Extract every line from the entries below that contains the word "Bayangan".

Source data
========================================================================

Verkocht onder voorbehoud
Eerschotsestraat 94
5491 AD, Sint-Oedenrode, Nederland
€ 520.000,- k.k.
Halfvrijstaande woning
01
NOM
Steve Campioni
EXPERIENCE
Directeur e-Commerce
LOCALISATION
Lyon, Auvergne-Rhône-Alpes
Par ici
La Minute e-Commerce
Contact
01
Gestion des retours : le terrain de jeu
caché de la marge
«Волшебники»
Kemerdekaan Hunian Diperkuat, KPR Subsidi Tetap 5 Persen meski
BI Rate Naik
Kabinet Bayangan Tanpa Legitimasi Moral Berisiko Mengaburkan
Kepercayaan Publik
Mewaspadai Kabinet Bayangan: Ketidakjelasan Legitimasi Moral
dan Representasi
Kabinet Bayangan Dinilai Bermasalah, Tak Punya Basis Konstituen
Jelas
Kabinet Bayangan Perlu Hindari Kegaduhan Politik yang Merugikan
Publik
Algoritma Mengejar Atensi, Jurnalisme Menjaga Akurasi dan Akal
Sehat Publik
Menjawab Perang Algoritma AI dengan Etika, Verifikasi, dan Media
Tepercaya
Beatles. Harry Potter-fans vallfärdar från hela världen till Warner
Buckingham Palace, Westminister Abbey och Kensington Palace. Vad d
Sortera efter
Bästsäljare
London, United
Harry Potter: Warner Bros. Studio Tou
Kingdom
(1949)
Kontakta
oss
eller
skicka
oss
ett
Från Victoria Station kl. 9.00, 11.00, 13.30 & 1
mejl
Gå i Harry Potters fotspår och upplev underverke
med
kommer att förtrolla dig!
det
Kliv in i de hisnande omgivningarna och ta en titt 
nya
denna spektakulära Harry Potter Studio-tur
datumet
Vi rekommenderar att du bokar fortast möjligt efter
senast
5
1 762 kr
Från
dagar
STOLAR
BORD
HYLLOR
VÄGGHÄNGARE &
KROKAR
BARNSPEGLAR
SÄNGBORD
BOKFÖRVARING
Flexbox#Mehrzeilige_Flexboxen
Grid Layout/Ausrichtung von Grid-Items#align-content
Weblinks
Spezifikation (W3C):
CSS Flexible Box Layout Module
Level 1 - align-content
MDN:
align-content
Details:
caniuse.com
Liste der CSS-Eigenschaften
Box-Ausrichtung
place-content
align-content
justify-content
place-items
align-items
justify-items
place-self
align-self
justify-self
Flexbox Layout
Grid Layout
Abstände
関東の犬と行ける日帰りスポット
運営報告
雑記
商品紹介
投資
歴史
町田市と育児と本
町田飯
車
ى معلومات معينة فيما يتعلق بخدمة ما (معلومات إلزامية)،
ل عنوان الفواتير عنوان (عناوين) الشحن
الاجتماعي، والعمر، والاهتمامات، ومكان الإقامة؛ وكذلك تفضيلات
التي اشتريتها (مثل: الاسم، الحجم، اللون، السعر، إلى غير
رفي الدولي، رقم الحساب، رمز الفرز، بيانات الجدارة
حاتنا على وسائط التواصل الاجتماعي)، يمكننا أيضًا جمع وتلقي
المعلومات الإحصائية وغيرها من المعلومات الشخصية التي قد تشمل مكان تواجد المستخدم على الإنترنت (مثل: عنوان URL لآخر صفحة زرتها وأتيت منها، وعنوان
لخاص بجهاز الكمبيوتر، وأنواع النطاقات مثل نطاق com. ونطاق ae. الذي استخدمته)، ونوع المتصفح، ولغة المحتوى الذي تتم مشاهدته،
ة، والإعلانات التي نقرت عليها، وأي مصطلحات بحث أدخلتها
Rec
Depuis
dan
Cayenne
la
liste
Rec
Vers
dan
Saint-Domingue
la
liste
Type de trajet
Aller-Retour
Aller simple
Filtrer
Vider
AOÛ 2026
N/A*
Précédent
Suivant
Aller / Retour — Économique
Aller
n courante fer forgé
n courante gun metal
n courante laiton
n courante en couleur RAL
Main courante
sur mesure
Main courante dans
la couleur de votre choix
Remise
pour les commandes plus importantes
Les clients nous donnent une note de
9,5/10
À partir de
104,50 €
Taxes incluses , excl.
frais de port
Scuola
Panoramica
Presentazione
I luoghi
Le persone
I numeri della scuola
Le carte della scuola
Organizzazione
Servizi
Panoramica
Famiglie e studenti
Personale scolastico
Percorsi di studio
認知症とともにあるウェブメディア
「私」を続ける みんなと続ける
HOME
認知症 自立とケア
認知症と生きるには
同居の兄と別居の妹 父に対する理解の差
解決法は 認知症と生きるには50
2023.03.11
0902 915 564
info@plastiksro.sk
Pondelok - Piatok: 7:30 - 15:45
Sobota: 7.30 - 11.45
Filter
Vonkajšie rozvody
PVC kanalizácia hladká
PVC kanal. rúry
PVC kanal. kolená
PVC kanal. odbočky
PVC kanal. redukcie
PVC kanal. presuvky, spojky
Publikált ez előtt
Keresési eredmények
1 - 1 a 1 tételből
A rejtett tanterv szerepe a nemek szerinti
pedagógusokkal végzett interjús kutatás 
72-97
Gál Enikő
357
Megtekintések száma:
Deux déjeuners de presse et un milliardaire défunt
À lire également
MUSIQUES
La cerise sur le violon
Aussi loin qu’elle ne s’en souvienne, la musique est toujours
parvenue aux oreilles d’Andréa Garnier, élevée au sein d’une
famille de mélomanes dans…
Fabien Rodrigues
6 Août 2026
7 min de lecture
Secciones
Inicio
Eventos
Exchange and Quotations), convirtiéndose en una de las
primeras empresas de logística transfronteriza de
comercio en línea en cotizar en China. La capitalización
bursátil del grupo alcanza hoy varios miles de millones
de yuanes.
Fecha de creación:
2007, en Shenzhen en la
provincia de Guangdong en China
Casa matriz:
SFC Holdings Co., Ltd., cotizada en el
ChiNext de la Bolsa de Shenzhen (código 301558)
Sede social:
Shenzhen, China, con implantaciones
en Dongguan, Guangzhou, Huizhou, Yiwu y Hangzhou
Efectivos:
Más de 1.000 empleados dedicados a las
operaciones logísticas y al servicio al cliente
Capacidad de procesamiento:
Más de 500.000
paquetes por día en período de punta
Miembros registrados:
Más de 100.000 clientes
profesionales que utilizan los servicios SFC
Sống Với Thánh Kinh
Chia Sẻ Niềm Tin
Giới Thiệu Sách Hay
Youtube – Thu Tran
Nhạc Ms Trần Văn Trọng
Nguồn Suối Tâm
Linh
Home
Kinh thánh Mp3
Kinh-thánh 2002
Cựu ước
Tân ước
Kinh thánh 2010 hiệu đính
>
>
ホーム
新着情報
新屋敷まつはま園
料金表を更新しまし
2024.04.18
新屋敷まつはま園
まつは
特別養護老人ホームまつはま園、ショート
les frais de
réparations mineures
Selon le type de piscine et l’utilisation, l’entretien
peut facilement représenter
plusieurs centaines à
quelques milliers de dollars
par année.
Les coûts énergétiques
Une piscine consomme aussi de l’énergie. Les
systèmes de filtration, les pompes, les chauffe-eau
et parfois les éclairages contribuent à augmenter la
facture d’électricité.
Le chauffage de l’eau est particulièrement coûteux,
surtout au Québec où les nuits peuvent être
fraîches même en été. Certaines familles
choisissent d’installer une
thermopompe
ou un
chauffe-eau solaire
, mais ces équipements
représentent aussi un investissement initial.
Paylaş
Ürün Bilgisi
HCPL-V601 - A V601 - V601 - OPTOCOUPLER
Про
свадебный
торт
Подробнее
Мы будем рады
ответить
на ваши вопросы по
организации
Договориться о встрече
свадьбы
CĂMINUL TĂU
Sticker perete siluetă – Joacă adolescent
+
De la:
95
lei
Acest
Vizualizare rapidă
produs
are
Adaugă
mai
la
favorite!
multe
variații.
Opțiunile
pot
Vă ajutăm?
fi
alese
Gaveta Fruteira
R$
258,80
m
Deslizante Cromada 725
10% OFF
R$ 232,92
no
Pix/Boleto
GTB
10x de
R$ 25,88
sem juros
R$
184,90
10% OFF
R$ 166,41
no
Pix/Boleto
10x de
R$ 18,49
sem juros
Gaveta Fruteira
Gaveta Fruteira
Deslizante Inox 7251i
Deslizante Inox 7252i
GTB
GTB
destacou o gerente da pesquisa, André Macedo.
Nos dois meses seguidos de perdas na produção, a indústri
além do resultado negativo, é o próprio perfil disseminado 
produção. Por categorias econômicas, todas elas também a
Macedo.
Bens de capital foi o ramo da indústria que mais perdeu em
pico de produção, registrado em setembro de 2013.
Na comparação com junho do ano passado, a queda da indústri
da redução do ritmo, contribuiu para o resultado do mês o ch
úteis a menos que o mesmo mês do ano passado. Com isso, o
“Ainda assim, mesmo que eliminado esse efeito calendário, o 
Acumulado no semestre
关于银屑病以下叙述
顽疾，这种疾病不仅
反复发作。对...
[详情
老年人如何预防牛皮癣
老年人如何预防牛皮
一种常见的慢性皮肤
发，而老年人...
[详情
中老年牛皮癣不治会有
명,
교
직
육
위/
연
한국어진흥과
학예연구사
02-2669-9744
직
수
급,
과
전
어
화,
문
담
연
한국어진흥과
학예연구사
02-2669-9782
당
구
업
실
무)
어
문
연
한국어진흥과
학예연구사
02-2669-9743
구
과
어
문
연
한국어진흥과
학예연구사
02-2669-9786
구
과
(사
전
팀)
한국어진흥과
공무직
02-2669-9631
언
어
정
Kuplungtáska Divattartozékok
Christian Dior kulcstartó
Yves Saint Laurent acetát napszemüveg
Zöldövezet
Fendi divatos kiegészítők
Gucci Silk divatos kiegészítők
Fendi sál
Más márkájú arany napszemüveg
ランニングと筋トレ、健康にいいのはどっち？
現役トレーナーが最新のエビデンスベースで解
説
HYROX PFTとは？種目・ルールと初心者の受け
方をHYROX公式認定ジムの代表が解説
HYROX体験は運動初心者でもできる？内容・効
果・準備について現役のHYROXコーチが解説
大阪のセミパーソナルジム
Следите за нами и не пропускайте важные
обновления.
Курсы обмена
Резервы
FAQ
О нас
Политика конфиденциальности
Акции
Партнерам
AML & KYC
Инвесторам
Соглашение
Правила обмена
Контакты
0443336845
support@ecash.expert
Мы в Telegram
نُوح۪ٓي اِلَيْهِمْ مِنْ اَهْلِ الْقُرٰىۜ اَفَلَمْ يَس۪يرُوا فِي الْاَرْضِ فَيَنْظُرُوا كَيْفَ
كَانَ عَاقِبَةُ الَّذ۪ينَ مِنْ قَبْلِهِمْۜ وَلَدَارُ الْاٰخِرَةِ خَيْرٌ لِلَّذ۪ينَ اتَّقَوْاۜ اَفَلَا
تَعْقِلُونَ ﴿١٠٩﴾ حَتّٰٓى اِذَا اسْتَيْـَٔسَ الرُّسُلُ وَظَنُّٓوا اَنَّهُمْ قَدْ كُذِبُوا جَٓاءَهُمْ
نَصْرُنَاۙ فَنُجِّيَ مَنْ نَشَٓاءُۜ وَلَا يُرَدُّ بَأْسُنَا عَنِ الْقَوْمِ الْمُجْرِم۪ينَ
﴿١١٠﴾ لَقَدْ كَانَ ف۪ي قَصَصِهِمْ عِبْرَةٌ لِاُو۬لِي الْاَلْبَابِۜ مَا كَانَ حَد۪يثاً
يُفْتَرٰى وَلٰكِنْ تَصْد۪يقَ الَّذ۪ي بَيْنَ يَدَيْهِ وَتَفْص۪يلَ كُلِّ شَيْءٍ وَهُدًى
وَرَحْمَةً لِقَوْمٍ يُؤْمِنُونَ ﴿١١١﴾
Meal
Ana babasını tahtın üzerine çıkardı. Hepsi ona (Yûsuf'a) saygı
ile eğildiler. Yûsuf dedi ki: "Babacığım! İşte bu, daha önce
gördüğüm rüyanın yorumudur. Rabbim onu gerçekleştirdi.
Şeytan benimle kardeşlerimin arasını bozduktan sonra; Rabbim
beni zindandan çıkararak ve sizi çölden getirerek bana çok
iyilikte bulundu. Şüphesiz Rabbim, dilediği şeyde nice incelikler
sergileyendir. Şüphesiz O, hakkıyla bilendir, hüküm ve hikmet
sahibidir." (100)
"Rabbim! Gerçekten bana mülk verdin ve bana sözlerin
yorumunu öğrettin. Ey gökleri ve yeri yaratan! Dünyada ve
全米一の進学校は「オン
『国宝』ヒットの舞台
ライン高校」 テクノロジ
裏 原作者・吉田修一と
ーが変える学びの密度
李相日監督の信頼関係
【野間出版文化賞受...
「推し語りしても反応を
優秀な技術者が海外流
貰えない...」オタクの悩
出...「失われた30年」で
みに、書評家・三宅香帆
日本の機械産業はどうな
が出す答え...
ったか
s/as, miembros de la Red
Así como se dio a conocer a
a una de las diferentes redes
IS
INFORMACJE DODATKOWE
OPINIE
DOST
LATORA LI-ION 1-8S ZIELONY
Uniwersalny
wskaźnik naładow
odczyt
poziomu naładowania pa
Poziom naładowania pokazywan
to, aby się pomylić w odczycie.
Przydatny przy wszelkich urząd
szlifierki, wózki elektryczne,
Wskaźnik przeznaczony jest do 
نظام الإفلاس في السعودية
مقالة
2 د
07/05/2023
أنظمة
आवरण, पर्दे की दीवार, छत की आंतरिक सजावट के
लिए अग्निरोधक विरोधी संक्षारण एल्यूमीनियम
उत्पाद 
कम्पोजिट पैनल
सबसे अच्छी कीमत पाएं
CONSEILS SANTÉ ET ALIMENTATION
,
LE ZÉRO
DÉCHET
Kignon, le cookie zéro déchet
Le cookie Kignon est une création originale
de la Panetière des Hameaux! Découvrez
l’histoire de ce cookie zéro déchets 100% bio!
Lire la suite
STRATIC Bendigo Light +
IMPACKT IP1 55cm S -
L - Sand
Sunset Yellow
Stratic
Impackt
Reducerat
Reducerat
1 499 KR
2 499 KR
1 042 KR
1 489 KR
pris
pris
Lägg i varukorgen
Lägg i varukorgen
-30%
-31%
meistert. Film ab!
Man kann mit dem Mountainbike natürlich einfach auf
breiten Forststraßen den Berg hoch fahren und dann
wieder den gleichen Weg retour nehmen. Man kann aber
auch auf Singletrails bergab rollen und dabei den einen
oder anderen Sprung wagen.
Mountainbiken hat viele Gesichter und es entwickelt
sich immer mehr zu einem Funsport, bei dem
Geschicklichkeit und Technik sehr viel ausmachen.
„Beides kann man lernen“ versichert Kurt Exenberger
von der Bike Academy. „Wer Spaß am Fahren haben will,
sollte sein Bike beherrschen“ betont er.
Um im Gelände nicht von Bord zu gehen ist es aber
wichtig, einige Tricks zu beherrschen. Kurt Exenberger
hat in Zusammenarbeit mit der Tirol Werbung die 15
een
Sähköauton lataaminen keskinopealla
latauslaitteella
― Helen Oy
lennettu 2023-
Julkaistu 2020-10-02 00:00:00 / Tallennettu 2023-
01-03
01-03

========================================================================

Response to this task
Kabinet Bayangan Tanpa Legitimasi Moral Berisiko Mengaburkan
Mewaspadai Kabinet Bayangan: Ketidakjelasan Legitimasi Moral
Kabinet Bayangan Dinilai Bermasalah, Tak Punya Basis Konstituen
Kabinet Bayangan Perlu Hindari Kegaduhan Politik yang Merugikan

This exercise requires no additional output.